A "humanitarian pause" announced by Russia in Syria's deadly bombardment of Eastern Ghouta failed to end violence on Tuesday, with fresh bloodshed and no sign of aid deliveries or residents leaving the besieged enclave.
Nine days after Russian-backed regime forces intensified their campaign against the rebel-held enclave, the deal offered some respite to civilians who had been hiding in their basements.
But the first day of a five-hour daily "pause" that was ordered by President Vladimir Putin on Monday and kicked off at 9am (0700 GMT) was marred by violence that saw seven people killed.
Moscow's plan falls short of a broader 30-day ceasefire it agreed to at the United Nations Security Council but which has yet to take effect, and has inspired little trust from among the besieged enclave's 400,000 residents.
The regime deployed buses at the Al-Wafideen checkpoint to transport residents wanting to use a humanitarian corridor to flee what UN chief Antonio Guterres last called "hell on Earth."
But no civilians were seen venturing towards the regime forces guarding the checkpoint, where large portraits of Syrian President Bashar al-Assad and Putin could be seen side-by-side.
The "humanitarian pause" ordered by Putin echoed a similar tactic employed by Russia and Syrian regime during the ferocious battle to force rebels out of Aleppo in 2016.
Russia's Defence Ministry accused armed groups in Eastern Ghouta of shelling the corridor, and said rebel fighters had "continued attacking the positions of the government forces" and "went on the offensive in other directions too."
Syrian state news agency Sana said a former al-Qaeda affiliate present in the enclave was blocking civilians "to use them as human shields."
'Truce a farce'
Some residents left the basements they had been cowering in for days to check on their property and buy food.
But many in the enclave, which lies on the eastern outskirts of the Syrian capital, appeared distrustful of a "pause" announced by Damascus's main ally.
"This Russian truce is a farce. Russia is killing us and bombing us every day," said Samer al-Buaidhani, a 25-year-old from Douma, Eastern Ghouta's main hub.
"I don't believe it's safe for me or my family to leave by this system," he told AFP.
International Committee of the Red Cross spokeswoman Iolanda Jaquemet said any evacuation needed deeper coordination.
"Under international humanitarian law, humanitarian corridors are things which need to be well planned and must be implemented with the consent of parties on all sides, not only with one side," she told AFP.
Violence levels were significantly lower on Tuesday as the "humanitarian pause" kicked in but seven civilians were killed by regime bombardment, including two children, said the Syrian
Observatory for Human Rights war monitor.

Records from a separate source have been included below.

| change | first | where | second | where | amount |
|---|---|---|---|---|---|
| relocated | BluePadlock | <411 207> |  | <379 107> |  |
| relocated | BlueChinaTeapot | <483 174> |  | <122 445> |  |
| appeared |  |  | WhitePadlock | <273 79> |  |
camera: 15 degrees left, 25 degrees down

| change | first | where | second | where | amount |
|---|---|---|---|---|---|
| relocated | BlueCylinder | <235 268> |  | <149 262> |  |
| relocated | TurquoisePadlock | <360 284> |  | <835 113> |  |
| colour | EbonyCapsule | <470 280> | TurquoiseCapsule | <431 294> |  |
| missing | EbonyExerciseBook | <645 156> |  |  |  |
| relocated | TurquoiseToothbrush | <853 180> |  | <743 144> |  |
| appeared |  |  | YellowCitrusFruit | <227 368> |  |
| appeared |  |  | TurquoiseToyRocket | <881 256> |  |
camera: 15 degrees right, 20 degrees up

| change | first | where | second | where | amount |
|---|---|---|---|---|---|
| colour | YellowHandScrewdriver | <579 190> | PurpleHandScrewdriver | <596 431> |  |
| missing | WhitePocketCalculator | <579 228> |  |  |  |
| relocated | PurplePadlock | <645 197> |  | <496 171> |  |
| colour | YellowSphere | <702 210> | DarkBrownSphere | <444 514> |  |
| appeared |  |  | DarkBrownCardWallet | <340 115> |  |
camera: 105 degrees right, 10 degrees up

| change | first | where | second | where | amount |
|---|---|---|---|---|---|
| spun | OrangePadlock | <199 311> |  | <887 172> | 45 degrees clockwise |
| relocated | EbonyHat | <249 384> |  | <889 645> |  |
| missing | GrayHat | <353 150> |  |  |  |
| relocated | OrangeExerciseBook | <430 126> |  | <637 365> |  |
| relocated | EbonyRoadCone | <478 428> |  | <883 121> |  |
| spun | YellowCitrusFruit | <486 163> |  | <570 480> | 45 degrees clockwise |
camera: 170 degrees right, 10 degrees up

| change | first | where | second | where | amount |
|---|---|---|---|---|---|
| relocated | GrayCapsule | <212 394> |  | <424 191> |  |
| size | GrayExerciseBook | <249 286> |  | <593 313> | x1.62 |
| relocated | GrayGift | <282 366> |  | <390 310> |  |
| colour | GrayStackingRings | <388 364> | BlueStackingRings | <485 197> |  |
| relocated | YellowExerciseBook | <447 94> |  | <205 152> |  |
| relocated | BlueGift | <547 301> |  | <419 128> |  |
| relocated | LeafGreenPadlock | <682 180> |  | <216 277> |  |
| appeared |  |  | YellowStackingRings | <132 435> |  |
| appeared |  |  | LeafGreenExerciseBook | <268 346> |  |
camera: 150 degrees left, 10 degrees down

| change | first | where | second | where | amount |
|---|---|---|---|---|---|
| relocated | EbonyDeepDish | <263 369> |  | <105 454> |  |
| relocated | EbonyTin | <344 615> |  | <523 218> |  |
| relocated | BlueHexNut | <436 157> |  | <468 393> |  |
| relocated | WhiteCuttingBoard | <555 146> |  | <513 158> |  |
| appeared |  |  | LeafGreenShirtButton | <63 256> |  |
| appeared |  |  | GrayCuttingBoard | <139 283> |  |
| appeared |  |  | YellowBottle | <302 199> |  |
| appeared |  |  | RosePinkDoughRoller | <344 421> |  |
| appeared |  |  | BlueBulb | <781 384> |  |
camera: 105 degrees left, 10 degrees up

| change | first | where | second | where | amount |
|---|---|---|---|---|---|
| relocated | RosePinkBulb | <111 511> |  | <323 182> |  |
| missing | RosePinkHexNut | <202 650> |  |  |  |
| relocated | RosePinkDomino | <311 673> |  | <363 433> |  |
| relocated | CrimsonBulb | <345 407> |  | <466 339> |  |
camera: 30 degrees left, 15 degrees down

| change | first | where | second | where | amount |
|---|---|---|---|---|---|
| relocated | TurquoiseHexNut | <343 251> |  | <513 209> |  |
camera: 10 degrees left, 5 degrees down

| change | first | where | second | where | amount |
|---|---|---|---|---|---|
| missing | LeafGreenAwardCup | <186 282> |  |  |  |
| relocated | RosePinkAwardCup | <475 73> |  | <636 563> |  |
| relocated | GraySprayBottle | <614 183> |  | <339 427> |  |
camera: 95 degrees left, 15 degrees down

The bombardment intensified again after 2pm (1200 GMT), the Britain-based group said.
Since February 18, 582 civilians, almost a quarter of them children, have been killed in the Syrian and Russian bombardment of Eastern Ghouta, making it one of the bloodiest episodes of the country's seven-year-old conflict.
Fourteen of the dead, including five children, were pulled from the rubble on Tuesday after being killed in the past two days, said the Observatory.
In Damascus, the state news agency said, a civilian was killed and five others wounded by shelling from "terrorist organizations".
In Hammuriyeh, another town in the sprawling semi-rural enclave, Mohammed Abdullah said the pause left civilians with a choice between two evils.
"The truce is not in the people's interest, we have two options: death or displacement," said the 30-year-old.
"The campaign we were targeted with was an extermination campaign, not a simple bombardment. What we want is a full and permanent ceasefire for all of Ghouta," he said.
That sentiment was echoed by the dominant rebel groups in Eastern Ghouta, who sent a letter to the United Nations stating their willingness to expel jihadists as soon as a full ceasefire takes effect.
The letter said such an evacuation, which has been discussed previously but never yielded any result, would take 15 days and start when a UN truce takes effect.
Russian Foreign Minister Sergei Lavrov reacted cautiously to the statement and said after meeting French counterpart Jean-Yves Le Drian that the ball was in the rebel groups' court.
"We shall see in practice whether the pleas by the three illegal armed groups... to carry out the UNSC resolution correspond with their intentions," he said.
A top US general accused Moscow of playing an "incredibly destabilizing" role in Syria by claiming it wants to settle the civil war while at the same time stoking the conflict.
The UN Security Council will meet Wednesday afternoon to discuss the humanitarian situation and hear from UN aid chief Mark Lowcock.
The Syrian government lost control of Eastern Ghouta in 2012 and has besieged it almost ever since.
The latest scenario put in place by the regime and its Russian ally was reminiscent of the deal that ended the battle of Aleppo in 2016.
Few civilians back then initially used the Aleppo corridors unilaterally announced by Russia.
Some started fleeing after renewed bombardment and the rest eventually evacuated when a multilateral deal was reached with Turkey.